Univ.-Prof. Pelinka bezeichnete als größte ethische Herausforderung der Demokratie, dass zunehmend mehr Betroffene nicht an den Entscheidungen beteiligt sind. Univ.-Prof. Dr. Pelinka kritisierte, dass immer mehr Menschen ohne Staatsbürgerschaft, die hier leben, bei Wahlen nicht mitentscheiden. „Durch die Globalisierung können einzelne Staaten nicht mehr bestimmen“, analysierte Univ.-Prof. Dr. Pelinka,  „daher braucht es transnationale Formen der Demokratie.“ Univ.-Prof.  Dr. Pelinka sah in der Europäischen Union einen „Denkansatz in die richtige Richtung“

Nationalratsabgeordnete Maga. Gertraud Knoll erzählte, dass sie schon in ihrer Familie der Haltung, sich nicht in die Politik einzumischen, entgegen getreten sei.

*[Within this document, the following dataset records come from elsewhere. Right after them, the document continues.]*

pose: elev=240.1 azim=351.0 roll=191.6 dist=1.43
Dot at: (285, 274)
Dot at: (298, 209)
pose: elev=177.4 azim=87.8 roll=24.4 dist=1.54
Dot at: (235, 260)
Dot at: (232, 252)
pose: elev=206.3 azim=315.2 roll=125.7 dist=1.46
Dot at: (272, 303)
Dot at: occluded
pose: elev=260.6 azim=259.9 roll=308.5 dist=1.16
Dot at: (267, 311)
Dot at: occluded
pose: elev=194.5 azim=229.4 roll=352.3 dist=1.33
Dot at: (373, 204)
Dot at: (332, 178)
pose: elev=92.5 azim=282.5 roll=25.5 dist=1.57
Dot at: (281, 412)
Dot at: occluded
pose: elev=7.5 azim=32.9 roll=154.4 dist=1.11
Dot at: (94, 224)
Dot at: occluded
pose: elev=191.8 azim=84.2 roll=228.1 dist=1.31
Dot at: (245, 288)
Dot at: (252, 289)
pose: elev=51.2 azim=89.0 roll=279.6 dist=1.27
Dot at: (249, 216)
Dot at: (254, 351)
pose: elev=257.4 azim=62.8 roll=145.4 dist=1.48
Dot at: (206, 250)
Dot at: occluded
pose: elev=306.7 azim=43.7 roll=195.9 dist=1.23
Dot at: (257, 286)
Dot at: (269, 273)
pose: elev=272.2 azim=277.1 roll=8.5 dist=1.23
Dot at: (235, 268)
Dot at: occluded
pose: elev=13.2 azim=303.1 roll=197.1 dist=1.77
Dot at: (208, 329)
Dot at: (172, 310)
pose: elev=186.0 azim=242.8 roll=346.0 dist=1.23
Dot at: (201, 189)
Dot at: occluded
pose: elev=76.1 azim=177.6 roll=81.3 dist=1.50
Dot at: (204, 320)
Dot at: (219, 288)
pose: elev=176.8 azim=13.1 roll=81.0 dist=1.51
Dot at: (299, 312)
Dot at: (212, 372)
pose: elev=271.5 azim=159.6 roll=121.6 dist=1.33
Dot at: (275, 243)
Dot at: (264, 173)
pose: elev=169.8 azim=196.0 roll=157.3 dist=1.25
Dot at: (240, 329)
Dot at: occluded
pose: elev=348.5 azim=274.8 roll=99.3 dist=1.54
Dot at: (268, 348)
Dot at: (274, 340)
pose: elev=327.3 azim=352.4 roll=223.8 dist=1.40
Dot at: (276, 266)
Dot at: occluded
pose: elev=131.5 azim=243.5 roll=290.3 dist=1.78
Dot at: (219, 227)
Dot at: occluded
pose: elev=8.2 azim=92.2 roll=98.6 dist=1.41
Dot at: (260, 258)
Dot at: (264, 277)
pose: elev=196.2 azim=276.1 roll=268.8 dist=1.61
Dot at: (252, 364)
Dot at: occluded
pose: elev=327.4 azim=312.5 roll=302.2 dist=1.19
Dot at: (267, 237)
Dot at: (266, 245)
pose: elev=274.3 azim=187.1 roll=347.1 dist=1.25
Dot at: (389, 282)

Nationalratsabgeordnete Maga. Knoll sah eine Ursache der Vertrauenskrise in der Demokratie, dass der soziale Zusammenhalt nicht mehr selbstverständlich sei. „Lohn und Leistung fallen immer mehr auseinander“, meinte Abg. Maga. Knoll. „Die Mehrheit hat die Angst, zu immer schlechteren Bedingungen und geringeren Lohn mehr arbeiten zu  müssen, während einige in astromischer Höhe verdienen. ‚Reformen’ werden nur mehr als Sparen und Herausreden auf den Herrn Sachzwang verstanden.“

Abgeordnete Maga. Knoll warnte jedoch vor Resignation und verwies auf die Tradition der Sozialdemokratie. „Wir brauchen mehr Politik im Sinne von Ermutigungsprojekten.“

Der These von Univ.-Prof. Pelinka, dass die politischen Grundlinien unabhängig von den jeweiligen Regierungsparteien vorgegeben sind, widersprach Abg. Maga. Knoll: „Es ist nicht so, dass auf nationaler Ebene nichts entschieden werden kann. Warum sollen nicht Gewinne aus Aktien auf nationaler Ebene besteuert werden?“

Als Beispiele für eine soziale Politik der neuen sozialdemokratisch geführten Bundesregierung nannte Knoll die Erhöhung der Pensionen, die Bildungsgarantie für Junge und die Frauenpolitik, die es in den vorherigen sieben Jahren überhaupt nicht gegeben habe. Im EU-Vertrag sieht Abg. Knoll eine sinnvolle Stärkung der Europäischen Union, um zum Beispiel bei WTO-Verhandlungen mit einem wesentlich stärkeren Gewicht aufzutreten.